Para imponer su propia narrativa, el gobierno iraní no sólo cerró la internet a nivel nacional, sino que también obligó a los diarios y medios noticiosos a publicar contenido online—incluso sin acceso a internet. Al mismo tiempo, envió "noticias" de las protestas a los medios noticiosos directamente desde las agencias de seguridad y les ordenó publicarlas palabra por palabra.
Además, fue establecida una sala especial con acceso a internet dentro del Ministerio de Cultura y Guía Islámica. En presencia de agentes de seguridad, un grupo de periodistas de medios extranjeros que operan en Irán, periodistas de anglo-parlantes, y periodistas cercanos al gobierno fueron convocados e instruidos para que envíen textos dictados presentando la versión de los hechos del gobierno a los medios internacionales como información "en el terreno" desde Irán.

Al mismo tiempo, Abbas Araghchi, el ministro del exterior de la República Islámica, invitó a embajadores extranjeros en Irán y entregó la misma narrativa inventada, diciéndoles que había estallado una "guerra callejera entre terroristas y fuerzas del gobierno"—buscando justificar el asesinato en masa de civiles inocentes por parte del estado.

La propaganda de la República Islámica no se detuvo allí.
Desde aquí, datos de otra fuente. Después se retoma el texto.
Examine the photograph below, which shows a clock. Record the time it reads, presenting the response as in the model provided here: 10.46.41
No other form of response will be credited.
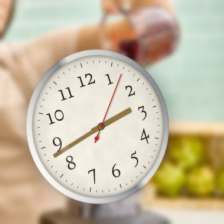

Periodistas iraníes pro-gobierno que trabajan en medios noticiosos extranjeros utilizaron conexiones de internet breves e inestables dentro de Irán para enviar mensajes a los periodistas locales, pidiéndoles que confirmen la narrativa del gobierno para poder ser citados y publicada en el exterior, insertando la versión de los hechos del gobierno iraní en los medios mundiales.

Durante las protestas del 2022, cuando dispararon a la familia Pirfalak, matando a su hijo de 9 años, Kian, con una bala de grado militar, ellos afirmaron que fue un ataque terrorista. Pero la familia Pirfalak se negó a aceptar esta narrativa y se posicionó contra ella, diciendo que agentes del gobierno habían disparado contra su coche. No obstante, el gobierno ejecutó a un manifestante llamado Mojahid Korkor como el presunto “terrorista” y “asesino” de Kian.

Las familias de varios manifestantes asesinados en las manifestaciones recientes me dijeron que el gobierno exigió que paguen las balas usadas para matar a sus seres amados, o el cuerpo no sería devuelto. A las familias que no podían permitirse estas sumas exorbitantes y se resistieron se les dijo que firmen un documento declarando falsamente que el manifestante asesinado había sido miembro de las fuerzas de la República Islámica o de la milicia Basij.
Una familia me dijo: “Aceptamos debido a la pobreza. Pero ellos me pusieron enfrente un papel registrando los nombres de cuatro manifestantes detenidos y dijeron que eran terroristas y los asesinos de nuestro hijo, y que debemos exigir su ejecución.” Tras ver los nombres y la mentira, la familia se negó a firmar. Los agentes respondieron: "No les daremos el cuerpo.” La familia respondió: “Guárdense el cuerpo.”
Ahora los periodistas afiliados al gobierno iraní están tratando de afianzar esta narrativa en los medios mundiales para allanar el camino para la ejecución de grandes números de manifestantes detenidos en Irán bajo la etiqueta de “terroristas.” Este es el crimen de los medios noticiosos y periodistas que se han vuelto instrumentos de la propaganda de la Repúbica Islámica.